Tomás Batuecas Marugán (1893–1972) was a Spanish chemist, most notable for his work on atomic weights of the elements. Batuecas was a professor of chemistry and vice-chancellor of the University of Santiago de Compostela.

==Life==
He graduated with honors from the Faculty of Sciences at the University of Salamanca in 1913 and in the same year began doctoral studies in Madrid under Blas Cabrera Felipe. In 1916, Batuecas studied in the University of Geneva with Philippe A. Guye where he was interested in density and compressibility of real gases. In Geneva he also met Enrique Moles Ormella, who became his long-standing research colleague.

In 1917, he presented his doctoral thesis at the University of Madrid and then returned for a brief period to the University of Geneva to teach chemistry. On his return to the Complutense University of Madrid, he continued his work on properties of gases with Cabrera and Moles. In 1932, Batuecas joined the University of Santiago, where he remained until his retirement in 1963. In 1936, he was appointed Vice-Chancellor.

During his career, Batuecas published more than 130 scientific papers. His research mainly involved determinations of atomic weights, either using density measurements of gases or X-ray crystallography. The work on atomic weights started in Geneva in 1916 with Guye, and was focused to evaluate Daniel Berthelot’s method of limiting densities for real gases. In Madrid (1924) Batuecas also became interested in X-ray crystallography to determine the atomic weights of elements.

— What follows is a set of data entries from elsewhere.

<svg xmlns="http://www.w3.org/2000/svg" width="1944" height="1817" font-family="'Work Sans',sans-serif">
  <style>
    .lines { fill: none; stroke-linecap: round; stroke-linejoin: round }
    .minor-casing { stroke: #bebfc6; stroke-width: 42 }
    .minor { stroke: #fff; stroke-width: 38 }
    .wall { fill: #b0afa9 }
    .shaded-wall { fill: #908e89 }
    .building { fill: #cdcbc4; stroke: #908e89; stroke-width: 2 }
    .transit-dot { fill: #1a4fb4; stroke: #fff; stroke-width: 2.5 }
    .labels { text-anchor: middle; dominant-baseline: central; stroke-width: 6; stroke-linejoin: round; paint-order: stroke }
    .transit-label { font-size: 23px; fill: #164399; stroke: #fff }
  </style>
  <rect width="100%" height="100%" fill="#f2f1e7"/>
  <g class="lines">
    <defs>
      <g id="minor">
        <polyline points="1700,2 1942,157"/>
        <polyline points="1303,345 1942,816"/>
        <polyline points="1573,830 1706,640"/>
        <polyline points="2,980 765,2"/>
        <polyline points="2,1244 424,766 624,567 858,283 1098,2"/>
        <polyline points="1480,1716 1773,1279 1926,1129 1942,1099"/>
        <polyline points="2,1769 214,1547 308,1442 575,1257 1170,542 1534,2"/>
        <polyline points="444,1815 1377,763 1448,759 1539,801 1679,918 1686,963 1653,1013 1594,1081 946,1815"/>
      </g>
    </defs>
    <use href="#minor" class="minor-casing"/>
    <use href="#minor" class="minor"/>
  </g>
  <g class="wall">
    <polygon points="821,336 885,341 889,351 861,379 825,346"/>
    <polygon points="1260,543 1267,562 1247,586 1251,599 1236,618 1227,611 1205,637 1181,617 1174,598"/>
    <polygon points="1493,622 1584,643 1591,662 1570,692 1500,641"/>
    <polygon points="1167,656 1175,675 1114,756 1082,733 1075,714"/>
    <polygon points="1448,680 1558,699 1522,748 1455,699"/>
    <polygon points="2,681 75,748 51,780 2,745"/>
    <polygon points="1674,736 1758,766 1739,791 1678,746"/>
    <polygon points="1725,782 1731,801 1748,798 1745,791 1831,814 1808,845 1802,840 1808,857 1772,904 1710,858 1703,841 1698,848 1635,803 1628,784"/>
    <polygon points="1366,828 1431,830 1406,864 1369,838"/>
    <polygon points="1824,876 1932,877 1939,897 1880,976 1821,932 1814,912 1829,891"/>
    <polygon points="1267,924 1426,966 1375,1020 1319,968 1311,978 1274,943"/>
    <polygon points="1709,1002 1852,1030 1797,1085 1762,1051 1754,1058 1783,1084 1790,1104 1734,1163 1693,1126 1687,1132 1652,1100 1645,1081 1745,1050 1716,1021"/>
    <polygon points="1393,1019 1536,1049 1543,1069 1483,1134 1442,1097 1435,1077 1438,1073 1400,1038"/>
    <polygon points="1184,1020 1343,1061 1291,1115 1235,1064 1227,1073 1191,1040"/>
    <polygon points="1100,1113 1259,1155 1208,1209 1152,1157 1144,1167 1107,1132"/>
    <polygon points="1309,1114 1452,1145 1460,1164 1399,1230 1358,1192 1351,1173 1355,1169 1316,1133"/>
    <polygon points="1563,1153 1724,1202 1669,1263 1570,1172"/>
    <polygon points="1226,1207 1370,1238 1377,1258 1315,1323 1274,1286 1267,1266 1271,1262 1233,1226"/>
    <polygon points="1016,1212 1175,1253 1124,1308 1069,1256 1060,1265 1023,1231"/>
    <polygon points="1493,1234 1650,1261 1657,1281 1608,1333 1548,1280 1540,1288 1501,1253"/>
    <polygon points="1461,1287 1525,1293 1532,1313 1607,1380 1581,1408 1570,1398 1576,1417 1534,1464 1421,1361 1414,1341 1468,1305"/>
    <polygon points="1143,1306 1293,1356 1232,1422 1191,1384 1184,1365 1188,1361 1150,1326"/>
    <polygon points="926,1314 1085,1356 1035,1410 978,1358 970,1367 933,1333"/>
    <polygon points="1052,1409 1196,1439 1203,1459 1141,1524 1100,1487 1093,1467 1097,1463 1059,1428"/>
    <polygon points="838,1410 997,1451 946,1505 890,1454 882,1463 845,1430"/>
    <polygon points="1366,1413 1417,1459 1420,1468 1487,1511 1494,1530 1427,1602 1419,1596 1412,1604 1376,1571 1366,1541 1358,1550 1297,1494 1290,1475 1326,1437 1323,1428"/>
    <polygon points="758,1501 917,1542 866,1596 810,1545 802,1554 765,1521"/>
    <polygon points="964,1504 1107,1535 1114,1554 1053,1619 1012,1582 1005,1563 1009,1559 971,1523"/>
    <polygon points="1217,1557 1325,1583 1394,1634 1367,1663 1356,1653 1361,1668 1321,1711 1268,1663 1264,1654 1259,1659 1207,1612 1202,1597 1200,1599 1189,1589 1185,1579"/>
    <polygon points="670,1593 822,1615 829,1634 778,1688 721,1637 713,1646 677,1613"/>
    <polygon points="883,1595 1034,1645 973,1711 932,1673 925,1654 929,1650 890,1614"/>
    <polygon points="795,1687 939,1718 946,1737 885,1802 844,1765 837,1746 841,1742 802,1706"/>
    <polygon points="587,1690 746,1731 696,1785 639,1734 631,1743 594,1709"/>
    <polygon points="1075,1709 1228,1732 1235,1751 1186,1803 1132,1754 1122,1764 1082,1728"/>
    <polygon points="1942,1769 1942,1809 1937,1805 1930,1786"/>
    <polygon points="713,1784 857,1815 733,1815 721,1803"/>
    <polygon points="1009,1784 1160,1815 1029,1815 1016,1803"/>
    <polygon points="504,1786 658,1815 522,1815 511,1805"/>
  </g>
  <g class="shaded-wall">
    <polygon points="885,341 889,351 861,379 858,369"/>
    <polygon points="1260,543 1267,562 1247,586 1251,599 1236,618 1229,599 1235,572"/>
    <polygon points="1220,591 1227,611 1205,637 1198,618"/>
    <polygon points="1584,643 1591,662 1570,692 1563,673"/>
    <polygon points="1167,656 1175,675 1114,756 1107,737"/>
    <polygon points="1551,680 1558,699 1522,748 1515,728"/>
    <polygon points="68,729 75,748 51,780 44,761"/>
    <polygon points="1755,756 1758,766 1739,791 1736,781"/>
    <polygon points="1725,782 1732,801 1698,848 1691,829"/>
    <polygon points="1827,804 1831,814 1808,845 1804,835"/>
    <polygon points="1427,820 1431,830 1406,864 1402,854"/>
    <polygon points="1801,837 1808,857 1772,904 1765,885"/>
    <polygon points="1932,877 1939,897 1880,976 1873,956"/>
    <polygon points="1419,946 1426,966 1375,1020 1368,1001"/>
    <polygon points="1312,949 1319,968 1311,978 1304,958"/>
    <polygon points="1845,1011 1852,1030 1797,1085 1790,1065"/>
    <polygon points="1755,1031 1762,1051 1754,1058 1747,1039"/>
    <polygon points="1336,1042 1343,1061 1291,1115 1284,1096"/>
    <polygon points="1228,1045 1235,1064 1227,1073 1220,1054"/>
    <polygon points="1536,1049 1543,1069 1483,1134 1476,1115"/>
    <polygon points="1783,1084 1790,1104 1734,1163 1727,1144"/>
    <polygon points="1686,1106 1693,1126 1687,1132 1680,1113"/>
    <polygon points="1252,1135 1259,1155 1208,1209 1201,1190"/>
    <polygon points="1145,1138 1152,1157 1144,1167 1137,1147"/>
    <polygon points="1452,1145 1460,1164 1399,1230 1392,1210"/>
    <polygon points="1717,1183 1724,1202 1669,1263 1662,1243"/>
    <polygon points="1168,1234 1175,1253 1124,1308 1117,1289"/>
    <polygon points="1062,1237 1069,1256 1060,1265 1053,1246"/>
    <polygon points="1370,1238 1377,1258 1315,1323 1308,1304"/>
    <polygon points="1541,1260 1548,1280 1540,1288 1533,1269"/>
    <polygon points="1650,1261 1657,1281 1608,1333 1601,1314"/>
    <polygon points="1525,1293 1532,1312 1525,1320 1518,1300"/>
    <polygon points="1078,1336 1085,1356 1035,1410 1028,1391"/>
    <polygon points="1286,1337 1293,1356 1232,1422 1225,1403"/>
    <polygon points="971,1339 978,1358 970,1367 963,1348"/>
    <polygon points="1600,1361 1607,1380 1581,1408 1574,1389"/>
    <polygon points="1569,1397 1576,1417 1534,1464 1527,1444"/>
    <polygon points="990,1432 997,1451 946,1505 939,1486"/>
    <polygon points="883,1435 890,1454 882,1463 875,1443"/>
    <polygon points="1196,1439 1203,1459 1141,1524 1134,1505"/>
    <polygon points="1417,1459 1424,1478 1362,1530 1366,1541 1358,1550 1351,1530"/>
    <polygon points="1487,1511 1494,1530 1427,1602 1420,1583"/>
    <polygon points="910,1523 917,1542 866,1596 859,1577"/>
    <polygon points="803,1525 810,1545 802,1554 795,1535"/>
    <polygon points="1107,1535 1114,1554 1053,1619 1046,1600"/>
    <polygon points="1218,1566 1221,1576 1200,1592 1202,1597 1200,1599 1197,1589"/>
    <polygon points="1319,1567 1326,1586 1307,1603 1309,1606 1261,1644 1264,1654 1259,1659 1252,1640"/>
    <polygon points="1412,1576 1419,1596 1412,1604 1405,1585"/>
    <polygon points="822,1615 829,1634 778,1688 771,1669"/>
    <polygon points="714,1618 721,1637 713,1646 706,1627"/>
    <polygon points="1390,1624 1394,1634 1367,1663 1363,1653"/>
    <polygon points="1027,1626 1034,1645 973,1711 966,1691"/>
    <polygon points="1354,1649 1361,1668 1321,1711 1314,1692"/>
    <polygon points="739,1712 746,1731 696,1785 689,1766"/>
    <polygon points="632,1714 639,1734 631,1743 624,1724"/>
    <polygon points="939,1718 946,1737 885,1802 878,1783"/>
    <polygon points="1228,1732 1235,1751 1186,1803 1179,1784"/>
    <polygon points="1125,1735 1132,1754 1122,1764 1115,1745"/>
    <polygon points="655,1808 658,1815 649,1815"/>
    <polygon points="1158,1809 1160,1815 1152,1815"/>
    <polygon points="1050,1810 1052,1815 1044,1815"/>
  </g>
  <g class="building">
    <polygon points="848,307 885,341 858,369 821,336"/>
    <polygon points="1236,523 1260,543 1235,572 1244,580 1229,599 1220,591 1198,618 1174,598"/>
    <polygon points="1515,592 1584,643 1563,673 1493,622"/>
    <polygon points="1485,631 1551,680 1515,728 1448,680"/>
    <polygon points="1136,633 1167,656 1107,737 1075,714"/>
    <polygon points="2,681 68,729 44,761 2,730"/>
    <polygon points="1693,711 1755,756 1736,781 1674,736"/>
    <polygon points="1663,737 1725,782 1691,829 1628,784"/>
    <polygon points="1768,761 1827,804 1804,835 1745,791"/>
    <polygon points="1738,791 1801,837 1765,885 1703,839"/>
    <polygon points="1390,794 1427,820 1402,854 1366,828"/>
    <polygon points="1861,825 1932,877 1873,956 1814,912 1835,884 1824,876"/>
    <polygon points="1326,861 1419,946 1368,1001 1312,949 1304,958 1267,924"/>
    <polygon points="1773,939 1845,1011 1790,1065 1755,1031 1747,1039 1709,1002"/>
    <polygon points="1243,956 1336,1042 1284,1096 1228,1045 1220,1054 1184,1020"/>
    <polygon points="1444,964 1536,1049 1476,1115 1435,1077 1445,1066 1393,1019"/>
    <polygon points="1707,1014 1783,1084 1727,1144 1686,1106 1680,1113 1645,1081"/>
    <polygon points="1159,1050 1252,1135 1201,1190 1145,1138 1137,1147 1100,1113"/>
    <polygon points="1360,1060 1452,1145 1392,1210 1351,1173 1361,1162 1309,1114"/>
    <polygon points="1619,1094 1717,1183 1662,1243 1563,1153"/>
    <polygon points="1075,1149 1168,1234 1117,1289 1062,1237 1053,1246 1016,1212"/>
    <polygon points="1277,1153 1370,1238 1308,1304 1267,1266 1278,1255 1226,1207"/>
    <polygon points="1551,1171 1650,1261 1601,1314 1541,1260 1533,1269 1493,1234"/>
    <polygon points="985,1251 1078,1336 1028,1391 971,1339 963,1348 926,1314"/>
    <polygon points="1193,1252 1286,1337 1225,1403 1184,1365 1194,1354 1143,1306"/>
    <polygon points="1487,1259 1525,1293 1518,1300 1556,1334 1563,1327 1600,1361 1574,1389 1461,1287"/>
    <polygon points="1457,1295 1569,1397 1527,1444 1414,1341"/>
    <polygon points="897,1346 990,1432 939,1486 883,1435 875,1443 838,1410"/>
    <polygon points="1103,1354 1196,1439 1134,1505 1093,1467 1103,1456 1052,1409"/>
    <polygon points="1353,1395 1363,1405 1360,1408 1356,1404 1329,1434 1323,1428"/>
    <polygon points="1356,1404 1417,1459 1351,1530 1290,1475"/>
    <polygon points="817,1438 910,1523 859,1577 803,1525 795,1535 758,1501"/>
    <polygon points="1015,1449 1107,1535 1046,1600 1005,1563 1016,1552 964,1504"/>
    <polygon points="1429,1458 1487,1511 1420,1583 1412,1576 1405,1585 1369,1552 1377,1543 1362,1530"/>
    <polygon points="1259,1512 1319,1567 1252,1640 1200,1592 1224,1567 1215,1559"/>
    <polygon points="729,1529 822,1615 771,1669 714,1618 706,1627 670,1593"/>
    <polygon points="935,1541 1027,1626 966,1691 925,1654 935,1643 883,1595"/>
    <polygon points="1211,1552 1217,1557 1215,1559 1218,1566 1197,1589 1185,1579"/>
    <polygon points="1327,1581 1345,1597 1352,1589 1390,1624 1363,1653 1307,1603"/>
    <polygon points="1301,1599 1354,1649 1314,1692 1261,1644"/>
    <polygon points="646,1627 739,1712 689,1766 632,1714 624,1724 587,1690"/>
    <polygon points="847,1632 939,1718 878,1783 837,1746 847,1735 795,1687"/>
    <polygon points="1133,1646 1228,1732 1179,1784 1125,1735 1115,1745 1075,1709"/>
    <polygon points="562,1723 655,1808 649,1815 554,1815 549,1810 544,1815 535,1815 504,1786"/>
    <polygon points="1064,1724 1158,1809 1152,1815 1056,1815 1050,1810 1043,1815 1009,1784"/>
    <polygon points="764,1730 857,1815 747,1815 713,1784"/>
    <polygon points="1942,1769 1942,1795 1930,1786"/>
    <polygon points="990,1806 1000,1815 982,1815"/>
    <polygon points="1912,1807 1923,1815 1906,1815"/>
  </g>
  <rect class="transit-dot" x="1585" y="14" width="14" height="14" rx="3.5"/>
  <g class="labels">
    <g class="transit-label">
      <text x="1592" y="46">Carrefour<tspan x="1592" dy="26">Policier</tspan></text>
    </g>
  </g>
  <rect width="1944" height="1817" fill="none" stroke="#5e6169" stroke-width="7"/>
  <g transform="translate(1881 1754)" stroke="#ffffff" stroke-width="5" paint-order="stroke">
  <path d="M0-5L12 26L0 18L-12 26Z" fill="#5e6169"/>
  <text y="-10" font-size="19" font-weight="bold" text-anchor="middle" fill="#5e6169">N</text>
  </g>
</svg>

The most notable contribution of Batuecas in this field is perhaps his role in the adoption of the international scale of atomic weights based on the carbon-12 nuclide. Batuecas was the chairman of the International Atomic Weights Commission from 1960–1963 and, in 1961, at the International Union of Pure and Applied Chemistry (IUPAC) General Assembly held in Montreal, he played a decisive role in establishing the new atomic mass scale.

==Honors==
The city of Santiago, where Batuecas lived for 40 years, awarded him the silver medal of the city on the eve of his death. A street is named after him in Santiago. and in his hometown.